Who will apparently keep buying. More than 60 countries around the world already require labeling of GMO products, which continue to sell briskly in those countries.
In short, Vermont's new law - even if not overturned by the courts -- might end up doing far less good than its backers hope and far less harm than its opponents fear.
So why the furor? Well, the biotech and grocery businesses don't want to risk even a small loss of business. Besides, people who think they are doing good for the world don't like to be told that they're doing it harm.
And there's no doubt that these businesses think that GMOs are not only profitable for their member corporations, but beneficial for the world. A statement by the Biotechnology Industry Organization (at whose annual convention former Secretary of State Hillary Rodham Clinton will deliver the keynote address next month) said that GMO crops "have enabled farmers to produce more on less land with fewer pesticide applications, less water and reduced on-farm fuel use." As mentioned, less pesticide use. As not mentioned, considerably more herbicide use. In this debate, as in so many others, each side picks and chooses which (and whose) data to emphasize.
As to the ardor of the anti-GMO forces which guided the bill through the Legislature, there is one easy explanation for their enthusiasm: the public is overwhelmingly behind them. Sen. David Zuckerman, P/D-Chittenden, said this was one of the few pieces of legislation in his experience that stemmed from spontaneous public support less than from established political organizations.
Zuckerman may have been overstating his case a bit. Vermont's influential environmental and consumer groups helped mobilize support for the bill. But that wasn't a hard job. By any measurement, GMO labeling is the people's choice.
But why? If the labeling is unlikely to diminish the use of genetically modified organisms, and if GMO produced foods have not been proven to do any harm, what explains the intensity of those who want to label them, and eventually abolish them?

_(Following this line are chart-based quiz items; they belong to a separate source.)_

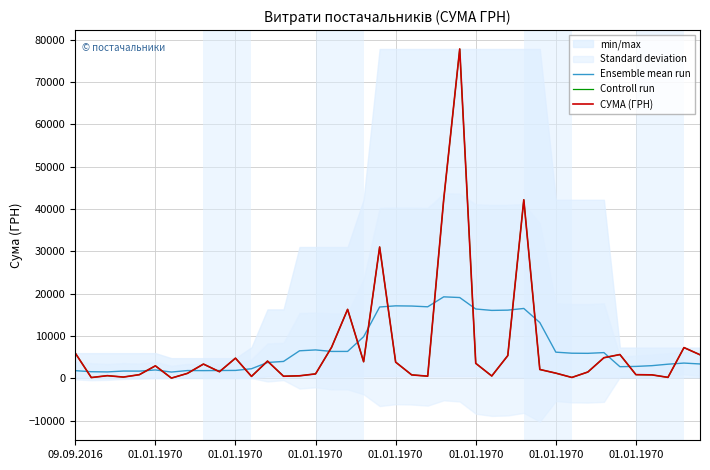

True or false: Controll run and СУМА (ГРН) cross at least once.

False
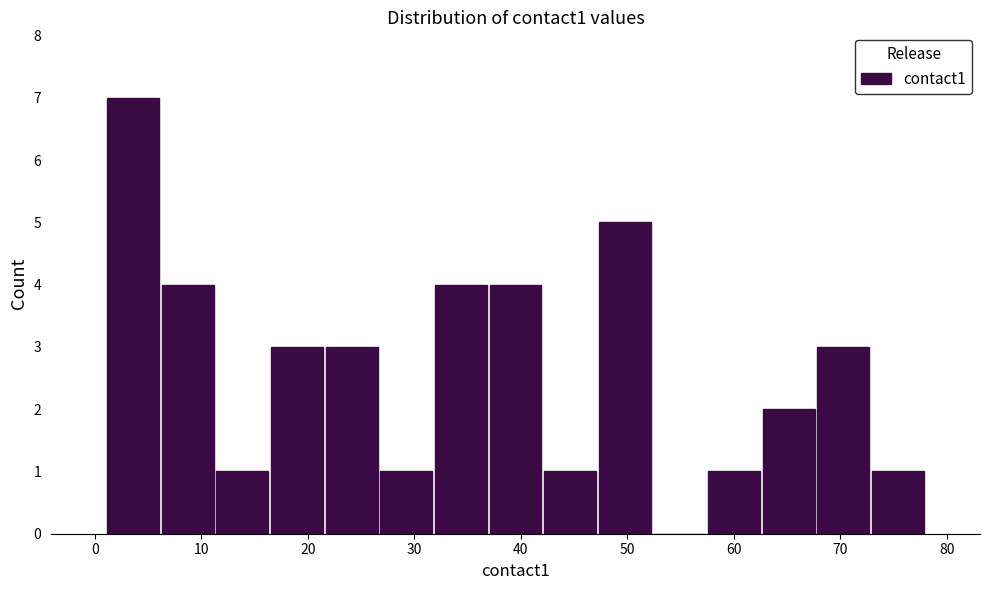

What is the height of the bar covering 22 to 27 on the x-axis? Neither the bar edges nor the heights are printed on the chart, so give them approximately, as read against the axes.

3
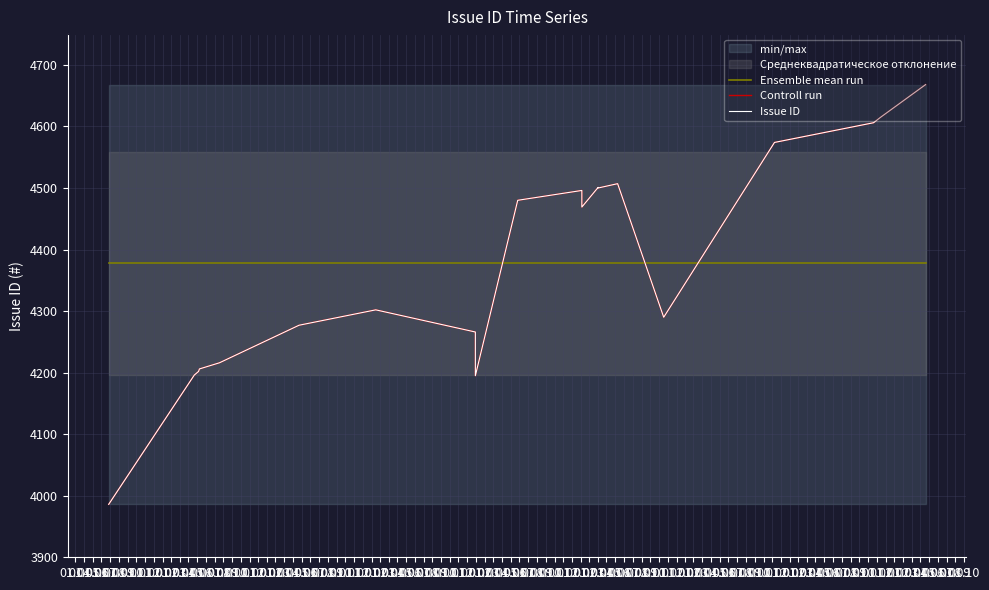

What is the maximum value shown in the chart?

4668.0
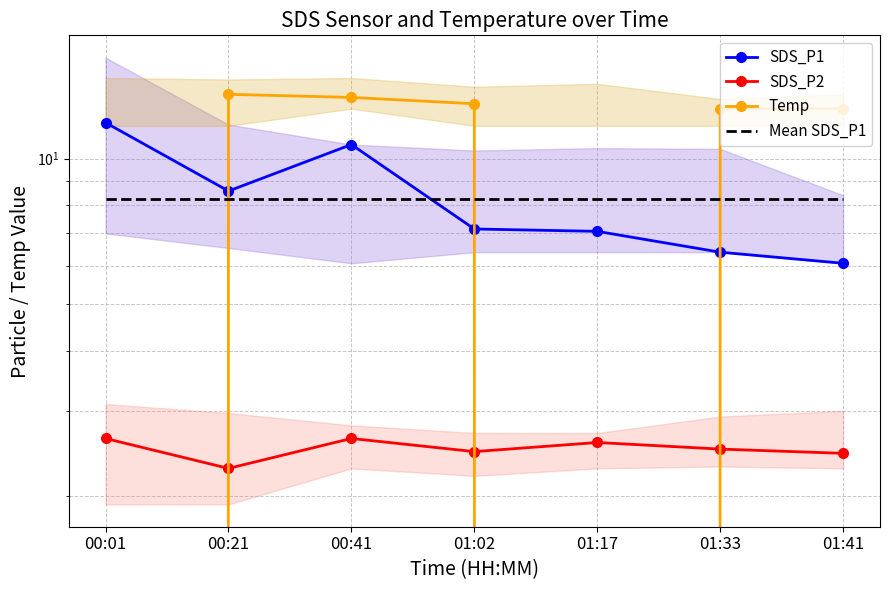

What are all the series names shown in the legend?

SDS_P1, SDS_P2, Temp, Mean SDS_P1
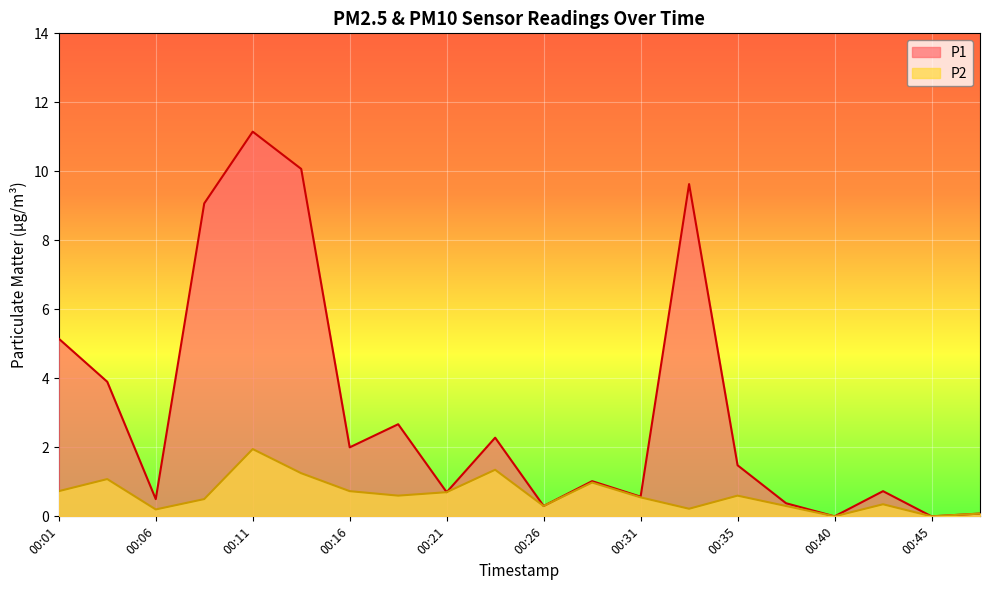

What is the difference between the P1 values at 00:26 and 00:38?

0.1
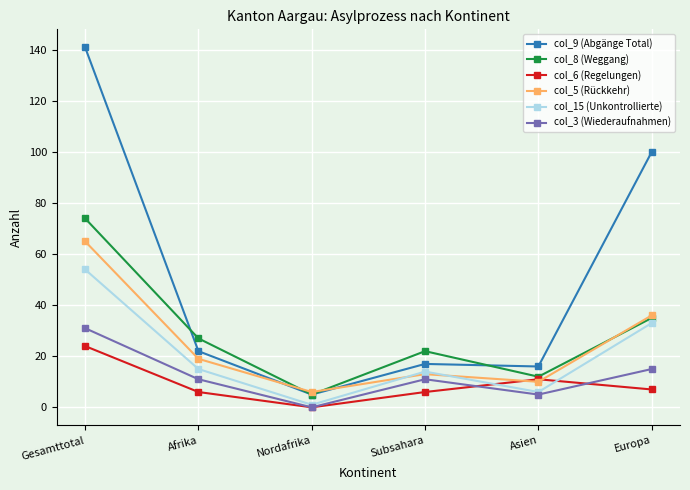

True or false: col_15 (Unkontrollierte) and col_9 (Abgänge Total) intersect in this chart.

False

Consider the possibility that opposition to GMOs is not just opposition to GMOs, but is part of a broader reaction against what is happening to farms and to food. The farmer was once America's quintessential independent operative, or at least so it seemed (actually, he never was, but that's a whole separate subject).

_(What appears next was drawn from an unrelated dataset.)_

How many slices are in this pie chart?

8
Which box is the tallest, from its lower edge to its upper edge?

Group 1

Government subsidies and corporate standardization long ago rendered that image something of an anachronism, but GMO use completely destroys it. The farmer who contracts with Monsanto to use its Roundup herbicide also agrees to buy all seeds for his new crop from the company, making him less an independent operative than a corporate employee.

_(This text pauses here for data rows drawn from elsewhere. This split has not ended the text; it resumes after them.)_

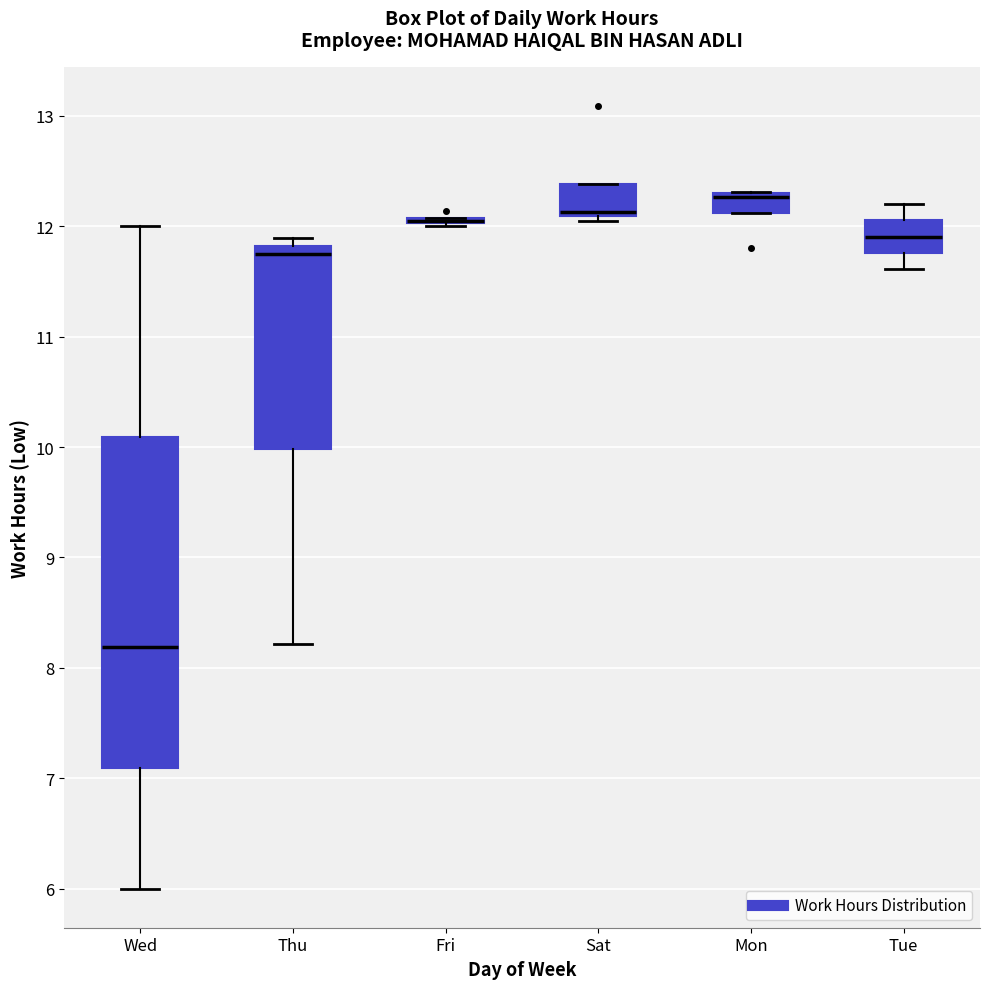

Which box is the tallest, from its lower edge to its upper edge?

Wed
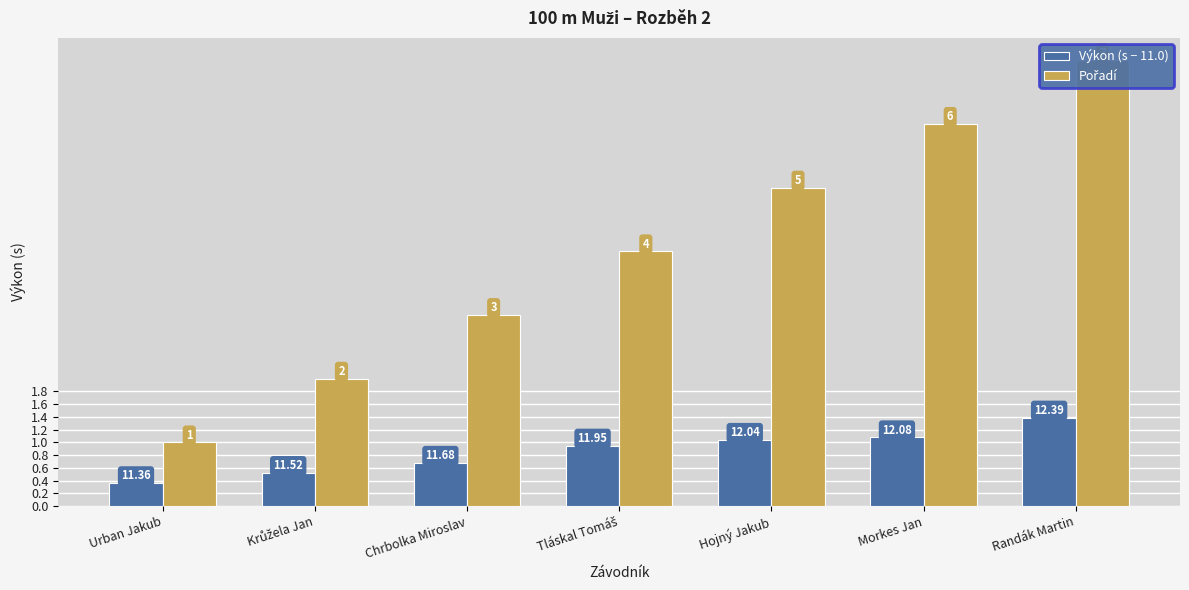

Reading left to right, transcribe all the data shown in this chart.

Výkon (s − 11.0): 0.4	0.5	0.7	0.9	1.0	1.1	1.4
Pořadí: 1.0	2.0	3.0	4.0	5.0	6.0	7.0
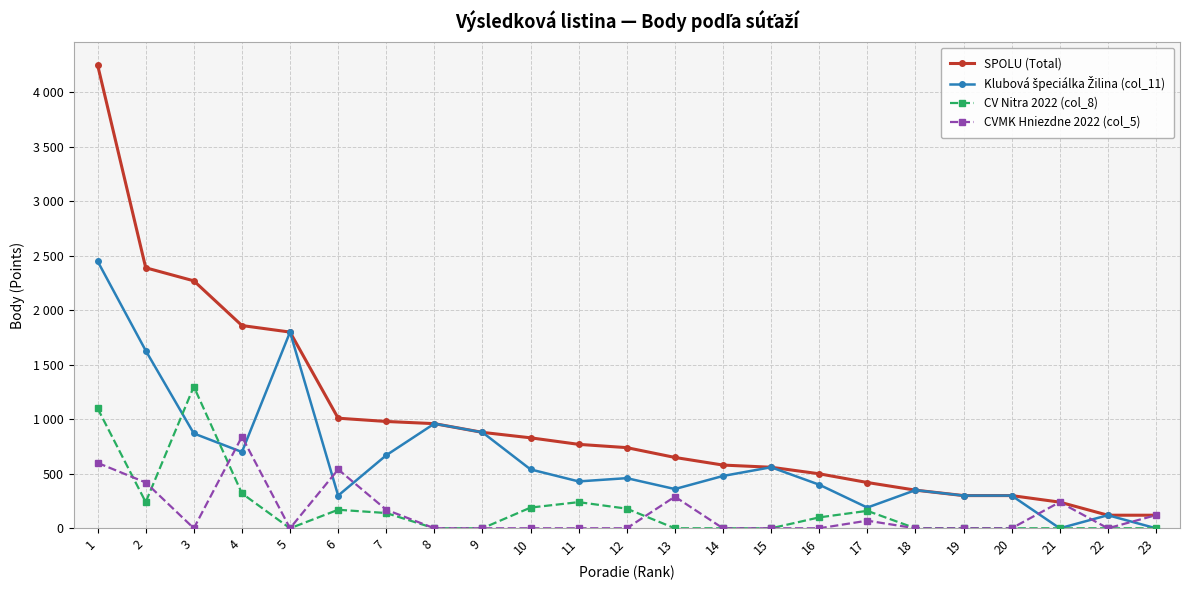

Does the chart have visible grid lines?

Yes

Meanwhile, the food system has become increasingly mass-produced and standardized, and in the process often both less nourishing and less tasty. To many people, GMOs are part of the general "industrialization" of the food supply - the growth of processed foods, so many of them chock-full of the fats, sugars, and salts that help explain why so many Americans are overweight or even obese; the spread of fast-food chains which promote "supersized" fatty (and mostly dull) sandwiches and sugared drinks.
In reaction, more people are making greater efforts to buy what they call "real food": vegetables and fruits grown locally (organically or not); meat from steers which graze in pastures or chickens which eat bugs in the barnyard instead of being kept in small boxes. All this started as a tiny and rather elite minority. It remains a minority, but no longer as tiny, and therefore no longer as limited to a cultural elite.
That's because there's nothing elite about food. As Zuckerman said, explaining the public support for the labeling bill, "food is basic." Everybody has to eat, so it's no wonder that most people care about what they eat. Were GMOs the only sign of the growing corporatization of the food supply, they might not arouse so much concern. But they are not, and so they do.